Toplumda hatırı sayılır bir kesimin giderek büyüyen endişesi “belirsizlik”miş.
Siyasetteki “fırtına öncesi sessizlik” durumu, OHAL uygulama ve tasfiyeleri, terörle mücadele, Suriye’deki vaziyet, Fırat Kalkanı harekâtı, Irak’la yaşanan kriz, AB ile ilişkilerin koptu kopacak noktasına gelmesi, Trump sonrası ABD ile ilişkilerin geleceği, dolardaki hızlı yükseliş...
“Yenikapı ruhu”nun Saray ve iktidar politikalarına itirazsız boyun eğme talep ve beklentisine dönüştürülmesi, kalkışma sonrasında ortaya çıkan uzlaşma görüntüsünü kısa sürede dağıtıp berhava etti.
Gündemi başkanlığa odaklama çabaları, buna ciddî katkı sağlayan MHP’nin satranç oyunlarıyla sürerken, muhalefetin diğer kesimlerindeki tepkiyi arttırdı.
HDP’ye yönelik operasyon, gözaltı ve tutuklamaların hız kesmeden sürmesi, o alanda yeni tepki birikimlerine yol açıyor.
Darbecilerle mücadele gerekçesiyle yapılan “FETÖ” tasfiyelerinin, neredeyse bütün muhaliflere uzanarak devamı da.
“FETÖ”nün siyasî ayağına dair tartışmalar ise, konuyu, iktidar cenahını vuracak bir bumeranga çevirme istidadında.
İktidar çevrelerinde hemen herkes tedirginlik içinde birbirini kolaçan ediyor.
Yine iktidar cenahında bir kesim “15 Temmuz’u asla unutturmayacağız” derken, Gül ve Bakan Şimşek gibi isimlerin “Artık bu travmayı aşıp geride bırakalım ve önümüze bakalım” çağrısı yapmaları, bir başka kritik ayrışmanın işareti gibi.

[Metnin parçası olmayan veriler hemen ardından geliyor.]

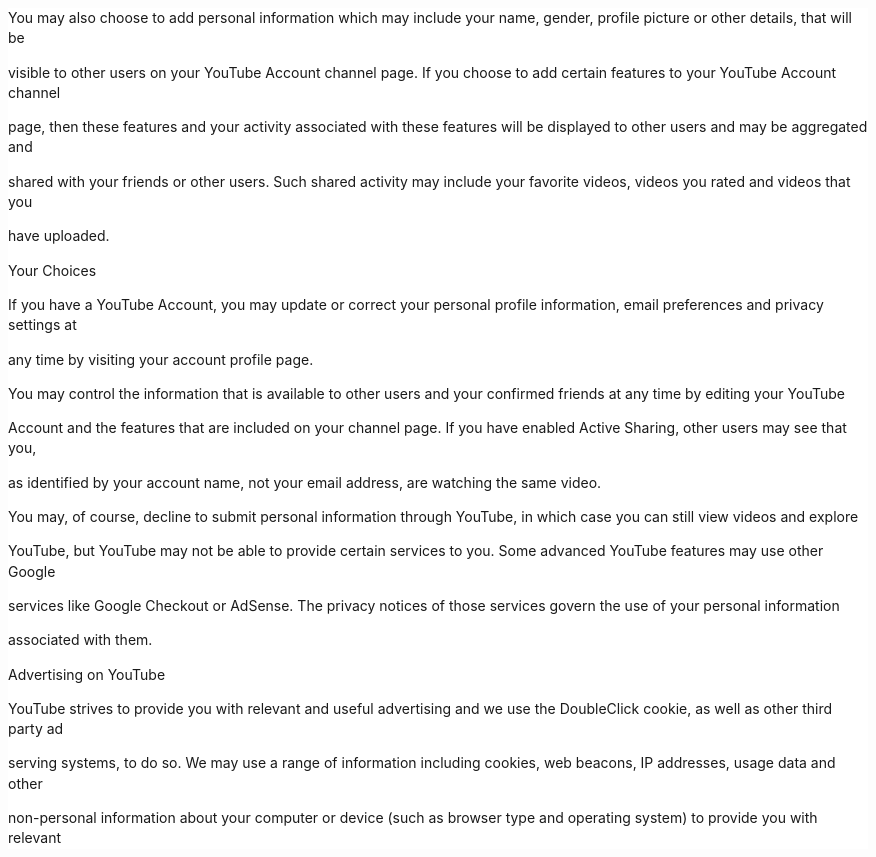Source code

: 
You may also choose to add personal information which may include your name, gender, profile picture or other details, that will be


visible to other users on your YouTube Account channel page. If you choose to add certain features to your YouTube Account channel


page, then these features and your activity associated with these features will be displayed to other users and may be aggregated and


shared with your friends or other users. Such shared activity may include your favorite videos, videos you rated and videos that you


have uploaded.


Your Choices


If you have a YouTube Account, you may update or correct your personal profile information, email preferences and privacy settings at


any time by visiting your account profile page.


You may control the information that is available to other users and your confirmed friends at any time by editing your YouTube


Account and the features that are included on your channel page. If you have enabled Active Sharing, other users may see that you,


as identified by your account name, not your email address, are watching the same video.


You may, of course, decline to submit personal information through YouTube, in which case you can still view videos and explore


YouTube, but YouTube may not be able to provide certain services to you. Some advanced YouTube features may use other Google


services like Google Checkout or AdSense. The privacy notices of those services govern the use of your personal information


associated with them.


Advertising on YouTube


YouTube strives to provide you with relevant and useful advertising and we use the DoubleClick cookie, as well as other third party ad


serving systems, to do so. We may use a range of information including cookies, web beacons, IP addresses, usage data and other


non-personal information about your computer or device (such as browser type and operating system) to provide you with relevant
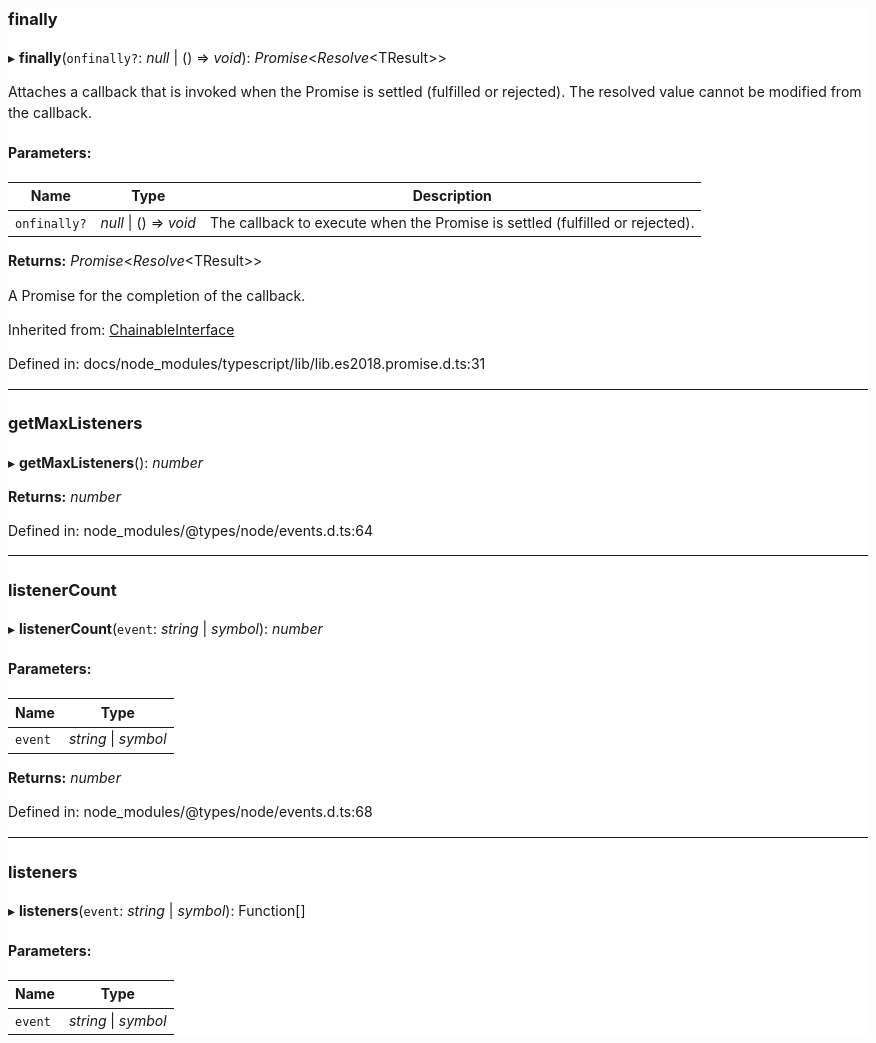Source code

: ### finally

▸ **finally**(`onfinally?`: *null* \| () => *void*): *Promise*<*Resolve*<TResult\>\>

Attaches a callback that is invoked when the Promise is settled (fulfilled or rejected). The
resolved value cannot be modified from the callback.

#### Parameters:

Name | Type | Description |
------ | ------ | ------ |
`onfinally?` | *null* \| () => *void* | The callback to execute when the Promise is settled (fulfilled or rejected).   |

**Returns:** *Promise*<*Resolve*<TResult\>\>

A Promise for the completion of the callback.

Inherited from: [ChainableInterface](knex.knex.chainableinterface.md)

Defined in: docs/node_modules/typescript/lib/lib.es2018.promise.d.ts:31

___

### getMaxListeners

▸ **getMaxListeners**(): *number*

**Returns:** *number*

Defined in: node_modules/@types/node/events.d.ts:64

___

### listenerCount

▸ **listenerCount**(`event`: *string* \| *symbol*): *number*

#### Parameters:

Name | Type |
------ | ------ |
`event` | *string* \| *symbol* |

**Returns:** *number*

Defined in: node_modules/@types/node/events.d.ts:68

___

### listeners

▸ **listeners**(`event`: *string* \| *symbol*): Function[]

#### Parameters:

Name | Type |
------ | ------ |
`event` | *string* \| *symbol* |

Peş peşe gelen beklenmedik “aykırılık”lar da. Meclis Adalet Komisyonunda bazı AKP’li üyelerin bir maddede Bakana rağmen oy kullanmaktaki ısrarları ve tecavüz davaları için öngörülen düzenlemeye kadın vekiller ve partililerden gelen yoğun tepkiler, bunun son günlerdeki iki örneği.